Potz repeated what he had told the father just a minute ago: I didn’t see him, he dashed out in front of me . . . Her eyes were a beguiling shade of gray, a gray Potz had never before seen in nature. She covered her stomach with one arm, and brought a hand up to her mouth, as if trying to prevent a howl. A human howl, Potz thought. I do not want to hear that. The tears dangled and then dripped from her lashes.

The father remained kneeling by his son; he scratched his head and then rubbed the back of his hand across his unshaved chin. Several times he looked at the sky, as if instructions were written on it. Potz heard himself say, What do we do? What do we do now? He was most desperate for this information, the fear still mushrooming inside him, a hurtful hunger, both gaseous and acidic. A muscle twitched somewhere in his back; a sickening warmth was loose beneath his skin. I’m having a nervous breakdown, he said, and thought: I am not fit for the earth.

It occurred to him then that he should apologize for this mess, this problem he had delivered to the day, but an apology seemed inadequate and laughable, even perverse. One does not apologize for vehicular manslaughter; one prostrates one’s self before the bereaved, almost-albino family and begs to be forgiven. Already Potz knew that he would need forgiveness, even as he silently reassured himself that he was not to blame for this. The kid practically dove under his tire.

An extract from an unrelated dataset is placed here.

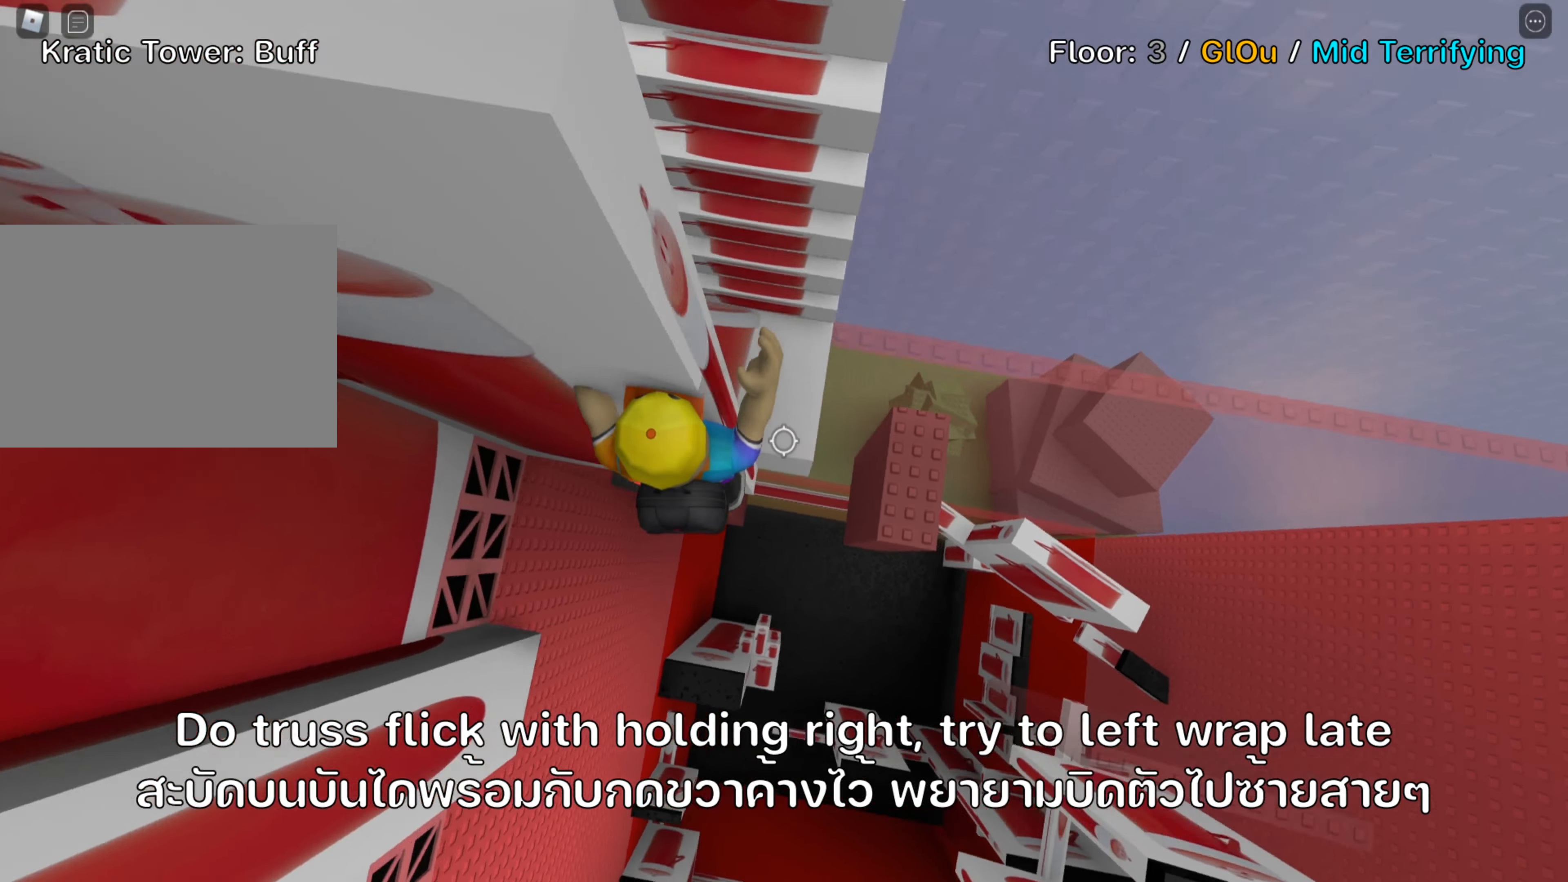
{"keys": [], "events": [[350, "w", "down"], [417, "d", "up"], [500, "w", "up"]]}
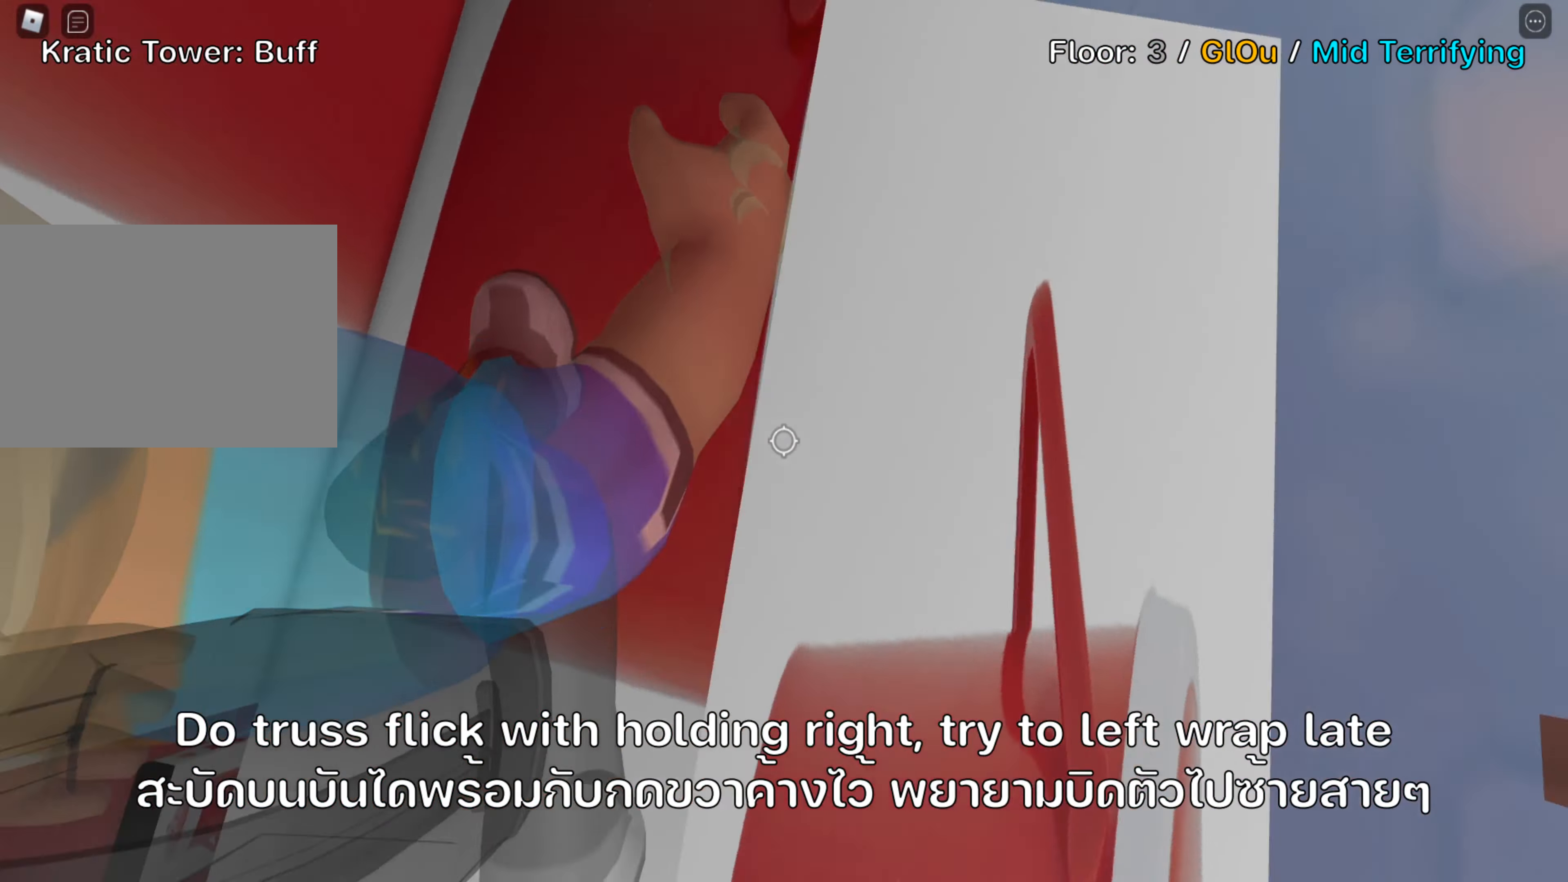
{"keys": ["w"], "events": [[450, "w", "down"]]}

And then he couldn’t help but think that this accident, after it had sacked his every nerve and transformed him into a vegetable, would ruin him financially. Business this past year had been poor; he could not afford to be sued, to hire a lawyer, to pay court fees, to miss work. The dried leaves scraped over the asphalt and collected at the curb. There were no screams or sirens, no neighbors rushing to bear witness, no passing cars. It was almost peaceful. The mother turned and went inside to get the phone. Potz shook and glanced around for a secluded spot to relieve himself. He could not find one.

 

Barney Potz sat slumped on the curb with his damp head cradled in his hands. He kept glancing at his watch, the same way the father kept glancing at the sky, as if some answer would be found there, some inkling as to why this mistake had happened. The watch’s tiny battery must have been dying; the second hand stuttered at each number before ticking on. This Swiss Army watch had belonged to his own father. How many years now had he been dead? Potz could not remember; more than five, fewer than ten. It was 9:30 in the morning, sixty degrees and sunny. He hadn’t even finished his coffee yet; it sat lukewarm and cooling in the cup holder.

The father would not rise from his son’s body. He would neither speak nor turn to look at Potz behind him on the curb. This neglect pestered him; he wanted to be beaten with a pole. Every time he glanced at the body beneath his van—he had just bought those Goodyear tires last week—he felt the possibility of vomit. His bladder began to hurt.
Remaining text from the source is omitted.